Unsere Kurse präsentieren Ihnen keine teleologische Literaturgeschichte. Wir möchten Sie einladen, sich selbst, von uns angeleitet, in das Abenteuer der literaturhistoriographischen Arbeit zu begeben. Bringen Sie die Texte miteinander ins Gespräch und probieren Sie unterschiedliche Konstellationen aus! Entdecken Sie die literaturhistorischen Narrative, die unserer Auswahl zugrunde liegen und befragen Sie diese kritisch.

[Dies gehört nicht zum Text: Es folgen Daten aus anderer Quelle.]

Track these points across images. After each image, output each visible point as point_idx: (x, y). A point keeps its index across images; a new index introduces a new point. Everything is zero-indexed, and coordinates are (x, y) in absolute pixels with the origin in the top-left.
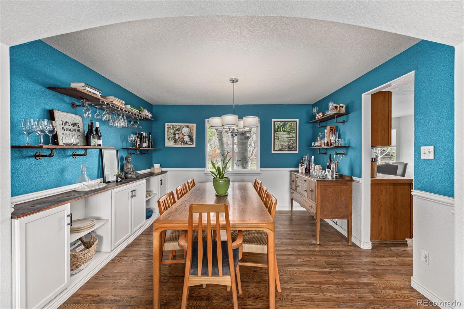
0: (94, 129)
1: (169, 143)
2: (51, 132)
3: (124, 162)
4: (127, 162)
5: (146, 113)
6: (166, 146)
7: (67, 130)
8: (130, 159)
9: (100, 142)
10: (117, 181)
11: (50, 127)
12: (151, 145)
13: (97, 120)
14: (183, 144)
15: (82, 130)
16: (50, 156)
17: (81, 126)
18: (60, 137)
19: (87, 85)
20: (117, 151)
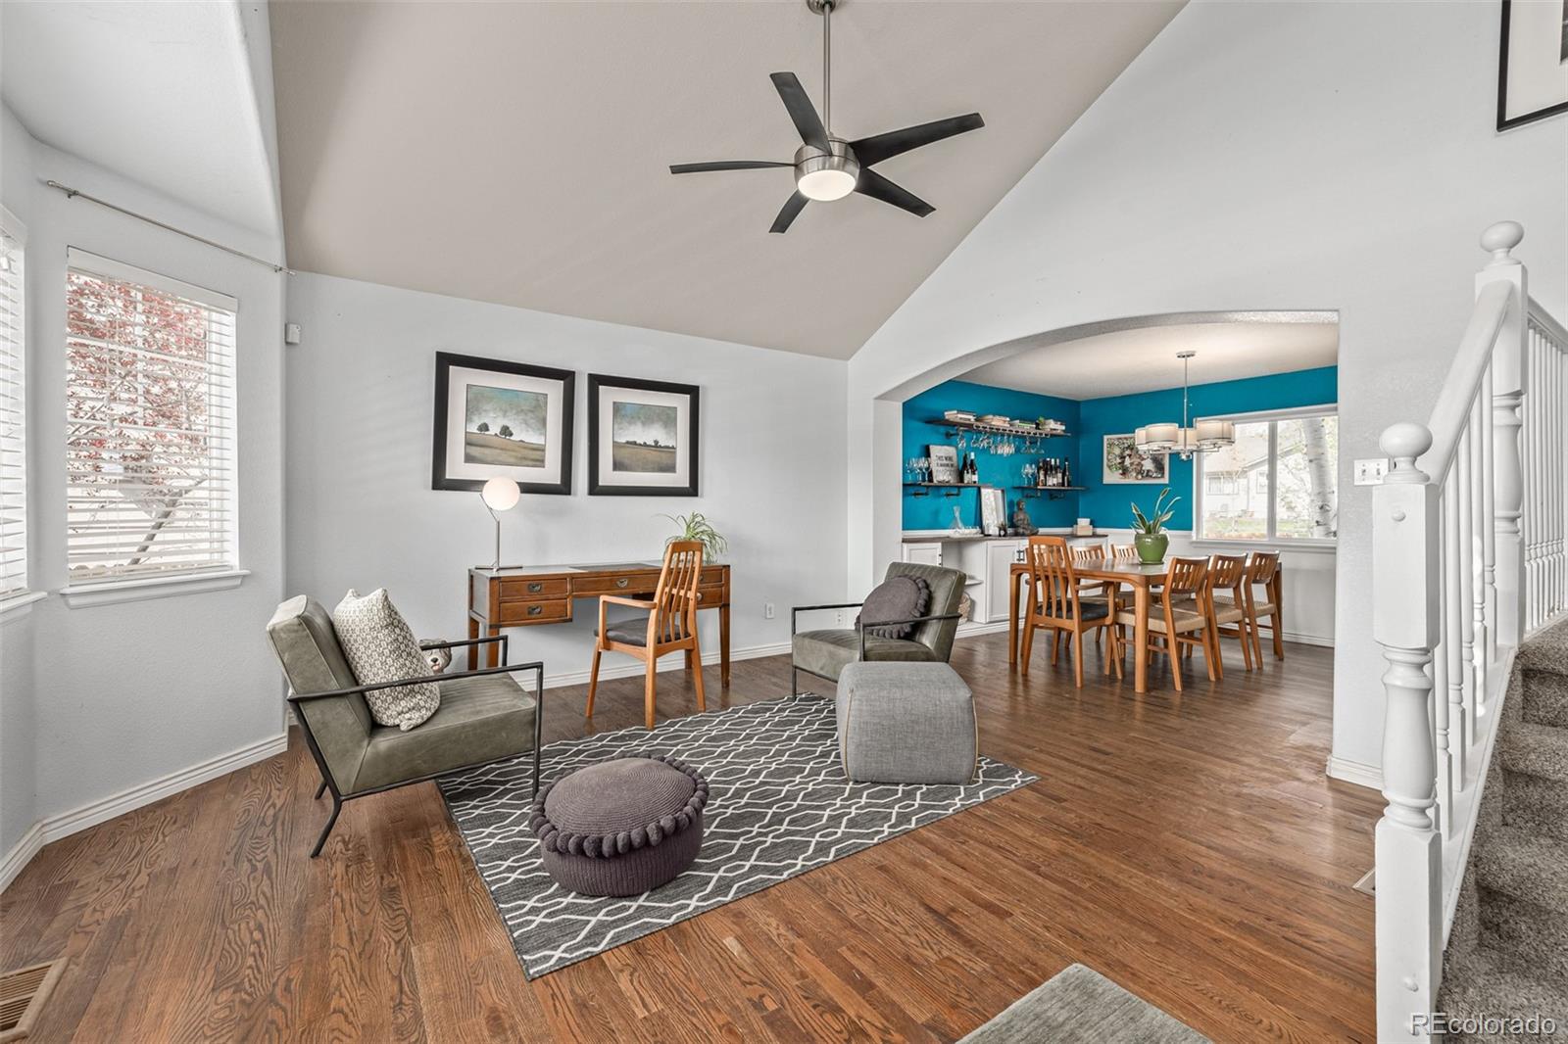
0: (969, 462)
1: (1111, 477)
2: (927, 469)
3: (1016, 509)
4: (1020, 509)
5: (1053, 426)
6: (1104, 482)
7: (941, 465)
8: (1023, 505)
9: (975, 478)
10: (1000, 535)
11: (926, 465)
12: (1069, 482)
13: (973, 449)
14: (1140, 477)
15: (956, 465)
16: (926, 494)
17: (955, 459)
18: (934, 474)
19: (960, 411)
20: (1003, 491)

Wir haben nicht nur Entscheidungen treffen müssen hinsichtlich der zu bearbeitenden Texte. Unsere Kurse zeigen Ihnen auch ganz unterschiedliche methodische Zugriffsweisen auf Literaturgeschichte. Sie finden Kurse, in denen wir einen gattungsgeschichtlichen Zugriff gewählt haben, um die Entwicklung der Gattungsformen im Wechselspiel mit poetologischen Überlegungen zeigen zu können. Andere Kurse wählen einen eher diskursiven thematischen Zuschnitt, der es ermöglicht, den sich verändernden sozialen Orten der Literatur nachzuspüren. Wieder ein anderer Kurs stellt die Frage nach den medialen Bedingungen literarischen Publizierens: Wie verändert sich das Schreiben, wenn die medialen Voraussetzungen andere werden, weil nun zum Beispiel ganz neue Publikationsmedien entstehen, die anderen Logiken folgen? Diese Vielfalt mag Sie zunächst verwirren, soll Ihnen aber bewusst machen, dass literaturhistoriographisches Arbeiten unter sehr unterschiedlichen Prämissen und methodischen Voraussetzungen erfolgen kann. Und dieser Vielfalt werden Sie auch bei der fachwissenschaftlichen Lektüre im Studium immer wieder begegnen. Darin besteht kein Nachteil, sondern es stellt gleichsam ein Signum der Philologien dar, dass Sie aus immer wieder neuen Perspektiven auf ihr Material blicken. Nur so kann verhindert werden, dass die Texte der Literaturgeschichte zu gleichsam musealen Objekten werden. Jeder literaturgeschichtliche Deutungsentwurf ist auch Arbeit an den Selbstbeschreibungen der eigenen Kultur.
Das Haus der Literaturgeschichte hat viele Zimmer, die Sie betreten können. Unsere Kurse führen Sie auf unterschiedliche Etagen und Flure, die Ihnen hoffentlich nach und nach heimisch werden. Es dürfte noch einige Räume und Kammern geben, die Sie gar selbst einrichten oder gänzlich umdekorieren könnten. Vielleicht trauen Sie sich später sogar, das Stockwerk zu wechseln, um das große Haus Literaturgeschichte noch besser kennenzulernen. Wir gehen fest davon aus, dass es eine lohnende Bekanntschaft werden könnte.